Nearly one year on from the Grenfell fire, Dame Judith Hackitt’s independent review of building regulations and fire safety has been released.
Understandably there has been a lot of interest around the conclusions of the review, and we’re sure the politicians, industry leaders and tower-block residents will continue to debate the findings and the best way forward for months to come.
This has been a very emotive subject for a lot of people. Now the report has been released, has it gone far enough to change the way we build our homes in the future?
Right from the off, Dame Hackitt follows the same tone as she used in her Interim Report which was published at the end of last year. The introduction isn’t woolly with its wording; referring to the construction industry as one which ‘has not reflected or learnt from itself’, and having cultural issues giving us a ‘race to the bottom’.
She goes on to say the industry needs a ‘radical rethink’ to move away from the primary motivation to do things quickly and cheaply, instead of putting the focus on quality.
In total, there are 50 recommendations for changing frameworks, auditing processes, safety tests and responsibilities. The Government was quick to release a statement that welcomed the report, and immediately committed to a handful of the suggestions. But it’s not under any obligation to implement any of these recommendations, so which of these recommendations make it through to legislation, only time, and multiple consultations, will tell.
We’ve dodged around the main headlines, and picked out some of the lesser-reported points which we think are key for developers to be aware of.
Higher Risk Residential Buildings (HRRB)
The focus of the Hackitt Review is on Higher Risk Residential Buildings – HRRBs. These are multiple occupancy buildings that are ten storeys or higher. The majority of recommendations are made to improve the safety of people living and working in HRRBs - both new and existing. The report includes lower blocks of flats, but to a lesser extent.
The apparent lack of responsibility was a concern for many during the months that followed Grenfell, and this appears to have been addressed by recommending that all HRRB’s have a dedicated Dutyholder.
For proposed new dwellings, the dutyholder role would be filled before permission to build is granted. They would be responsible for gathering all construction evidence to ensure all building and safety requirements are being met before a single person moves in.
When construction is complete and final sign off is given, the role of the dutyholder doesn’t come to an end… This individual must then take charge of the day-to-day safety of the building and its occupants. Among the many proposed tasks, they will need to maintain a digital file containing drawings, specifications, emergency plans, review reports and key contact information. These files need to be made available to residents on request.
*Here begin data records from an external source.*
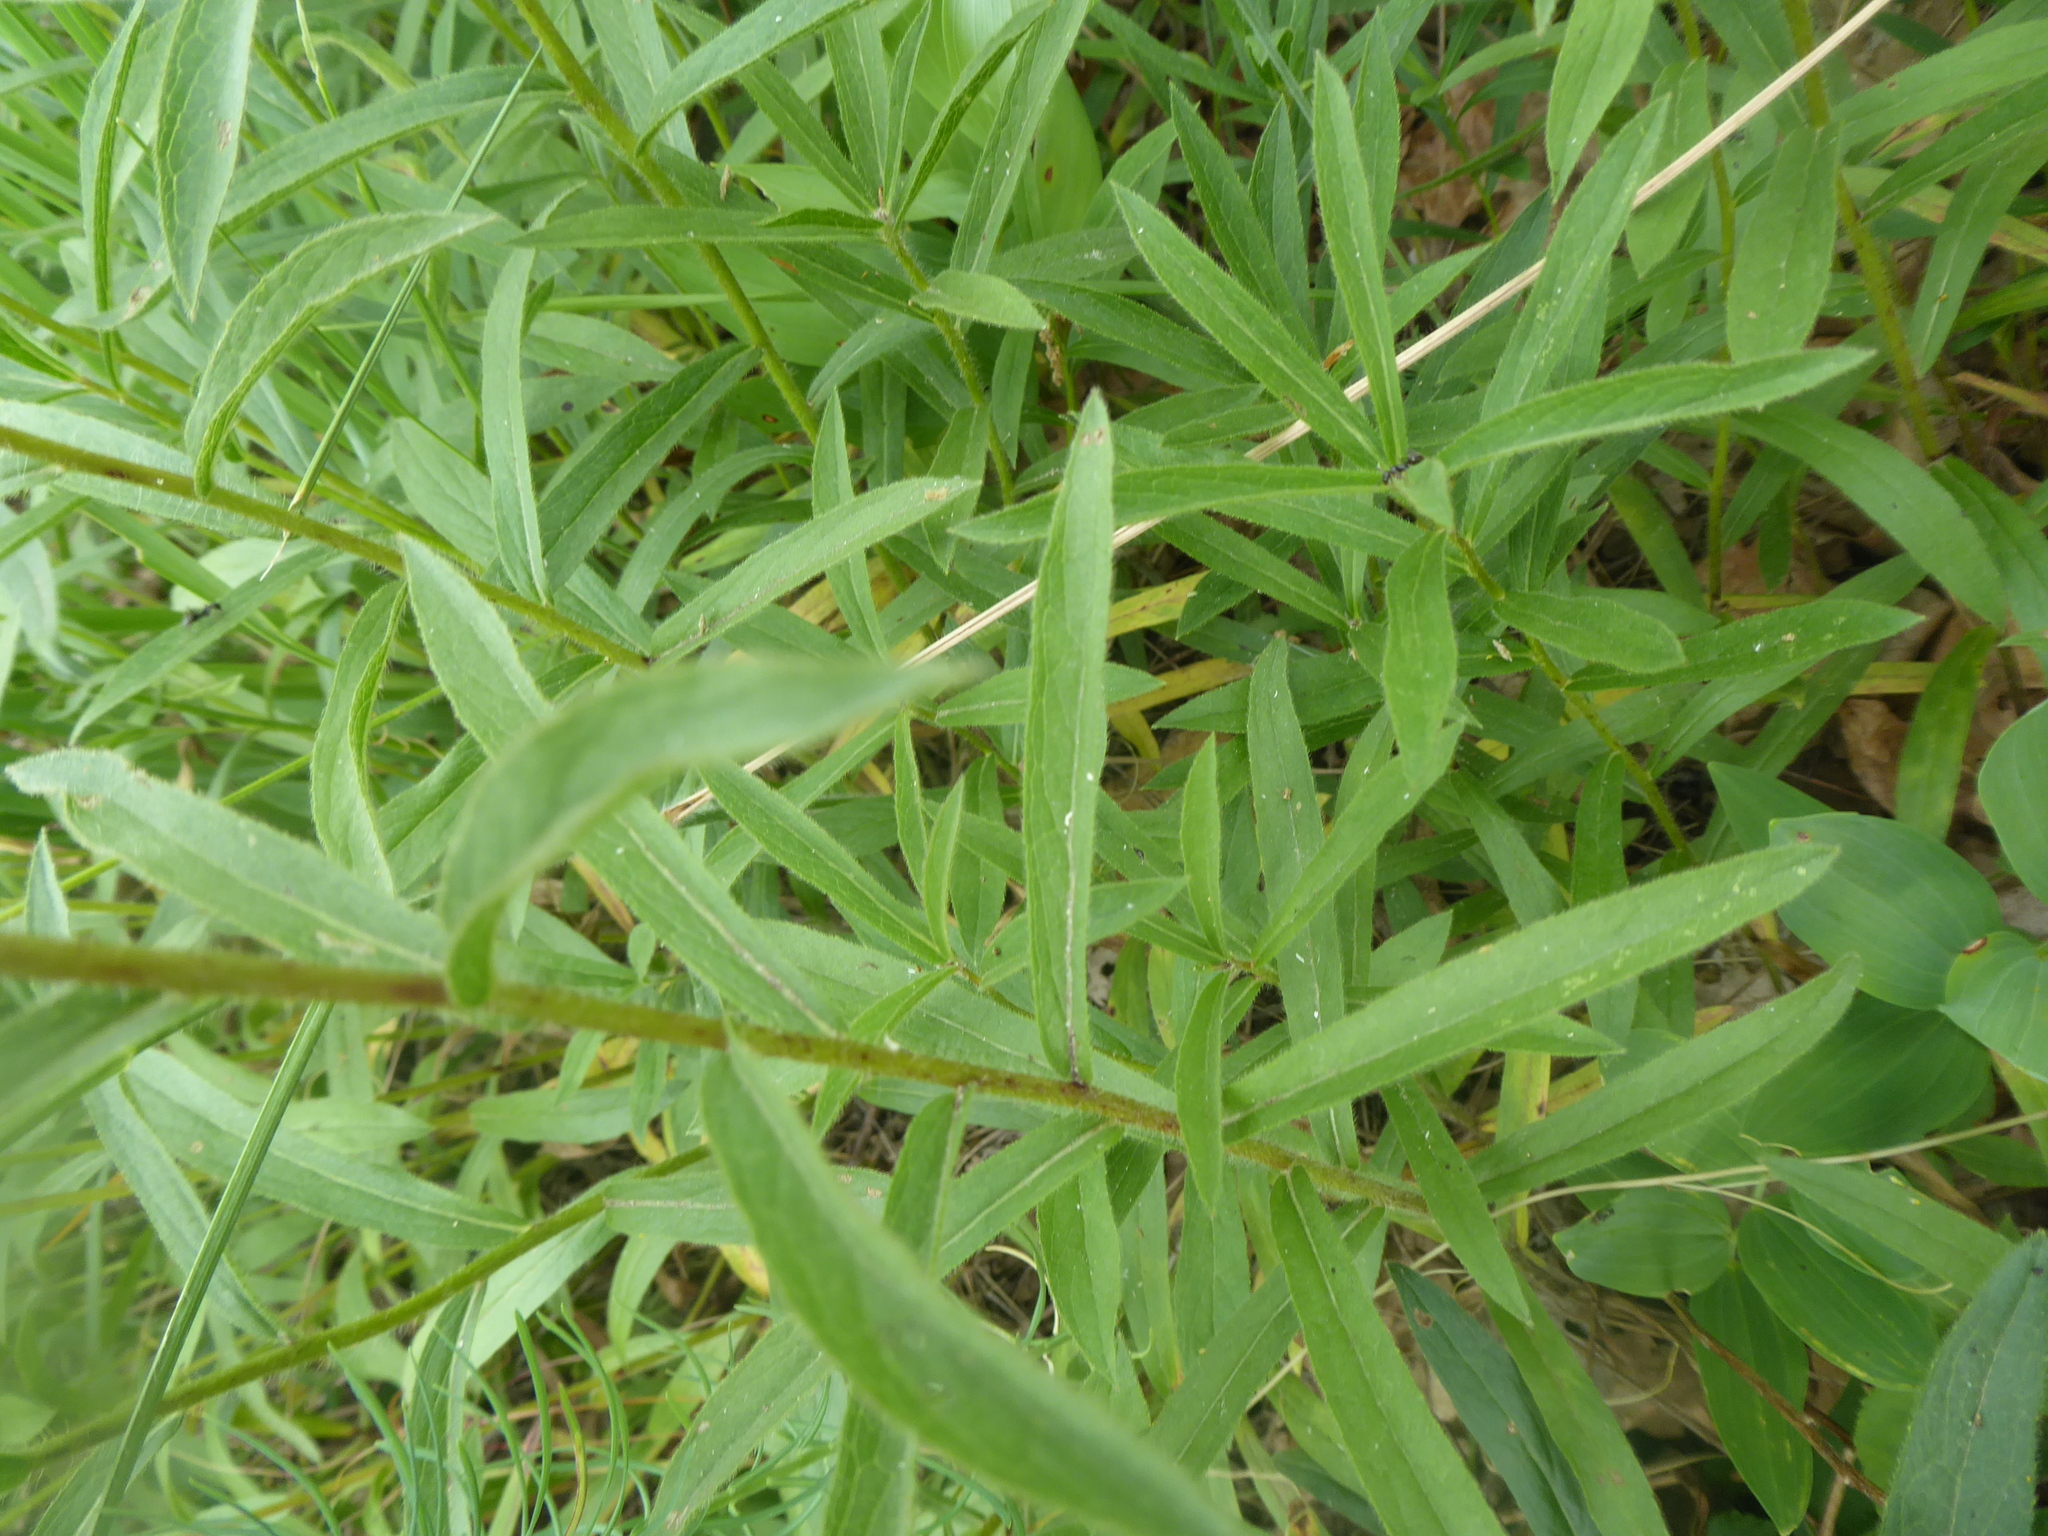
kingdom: Plantae
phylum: Tracheophyta
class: Magnoliopsida
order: Asterales
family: Asteraceae
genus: Pentanema
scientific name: Pentanema hirtum
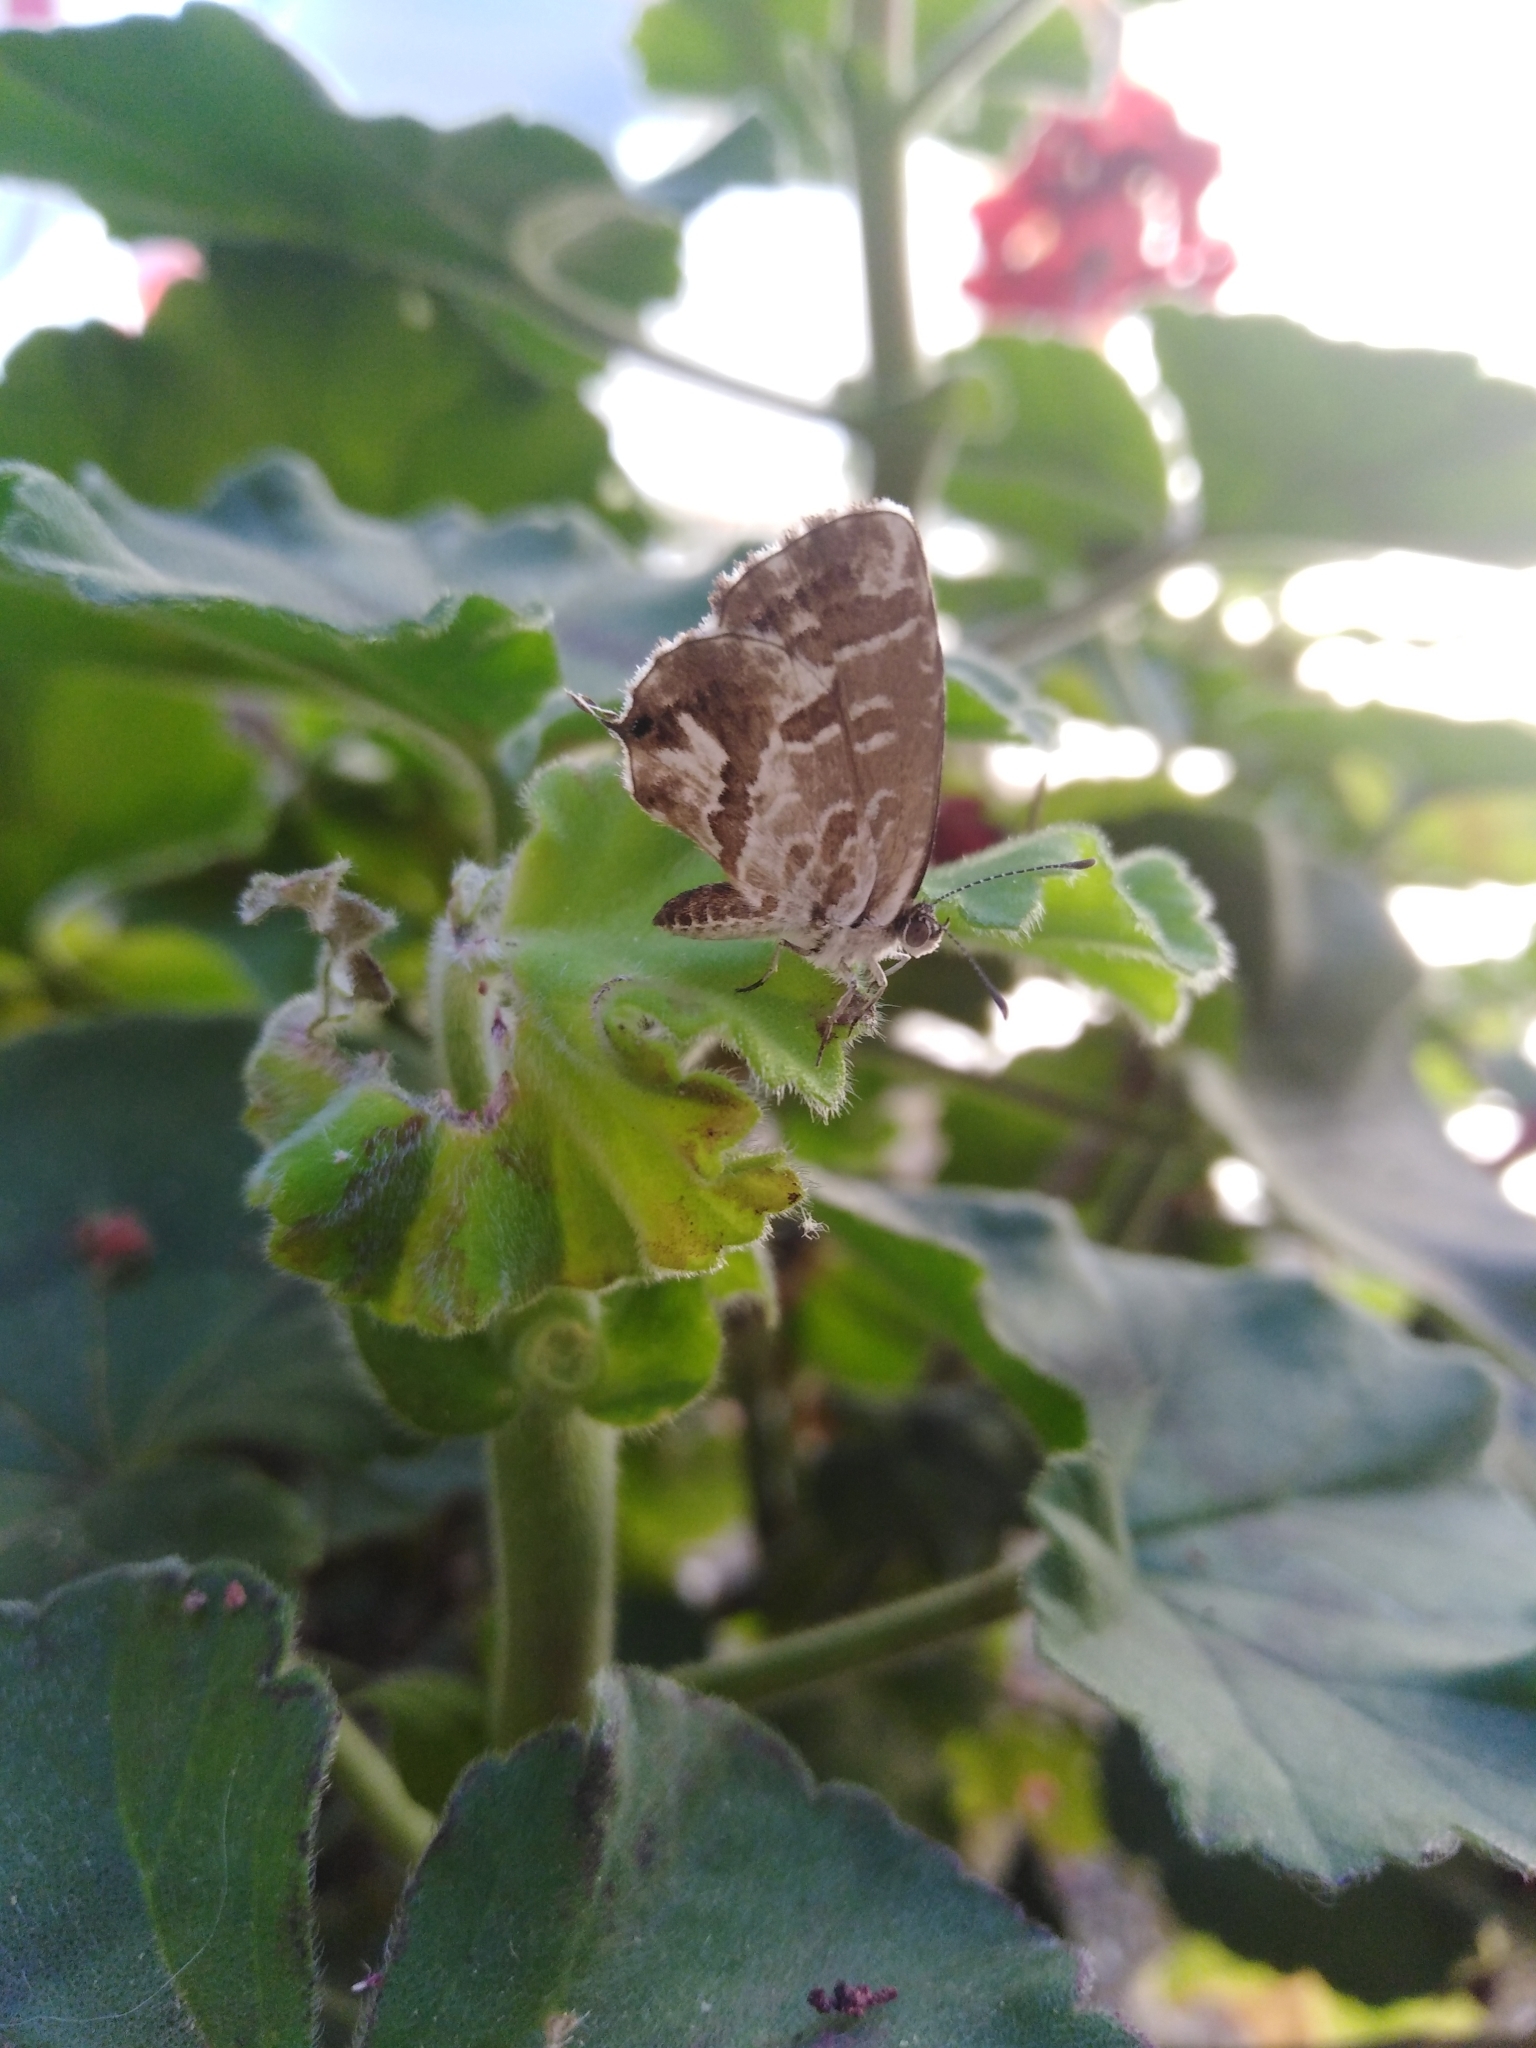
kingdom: Animalia
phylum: Arthropoda
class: Insecta
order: Lepidoptera
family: Lycaenidae
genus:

They also need to work with building occupants to make sure residents can raise safety concerns, and regularly report to the relevant authorities to show regular maintenance checks and reviews are taking place.
It is suggested the Dutyholder role is established for all HRRB buildings, and should be either an owner of the building or a ‘superior landlord’. With an estimated 2 to 3,000 existing HRRBs in England, it will be interesting to see how quickly people step up to take this responsibility – although many would have no choice and will need to assume the role, if these proposals are implemented.
Building regulations rewrite
Elsewhere in the Hackitt Report, it is suggested that Building Regulations should be rewritten so they are easier to understand with user-friendly language. An over-arching document should be created which feeds into the separate parts with the aim of removing ambiguity between the different sections of the current regulations.
The Report suggests a long-term aim should be to move Building Regulations away from Government so it is owned by the industry. The Building Regulations Advisory Committee (BRAC) should be replaced with a new structure which can validate, assure guidance, oversee performance and provide expert advice.
It has been recommended that Parts A and B (Structure and Fire Safety) are reviewed first. We are already two years behind schedule for a revised Part L, so it’s anyone’s guess as to when the new energy efficiency standards will be given sign-off. We can’t imagine they’re at the top of the ‘to do’ list….
Dame Hackitt has avoided the pitfall of making specific recommendations for changing the standards set out in the Building Regulations – only to say they the guidance should be streamlined. Her holistic conclusions have allowed BRAC (or whoever replaces them) to focus on these areas piece by piece.
Joint Competent Authority (JCA)
The Review also raises concerns about the use of approved inspectors and self-certification schemes when dealing with a building as complex as a HRRB. It’s proposed the Local Authority Building Control (LABC) should join forces with the local fire safety authorities and the Health & Safety Executive to produce a Joint Competent Authority (JCA).
The groups making up the JCA would work together to give building sign-off, to complete regular safety checks, and could even have the power to enforce prohibition and stop notices against dutyholders if they feel work on site isn’t up to standard.
A single and streamlined route for building control may not make for comfortable reading to independent approved inspectors. However, the report suggests they can be used to expand LABC’s capacity, providing they stick to the same set of standards.
If these recommendations work their way into our Building Regulations, we’re going to see significant changes to how we build, maintain and renovate high rise buildings. Current processes will ultimately be easier to understand for all, with the industry given a greater say into how the regulations evolve in the future.
As with any independent review, all eyes now turn back to the Government to learn what’s going to happen next, how quickly it’s going to happen, and how different the final outcome is compared to Hackitt’s recommendations.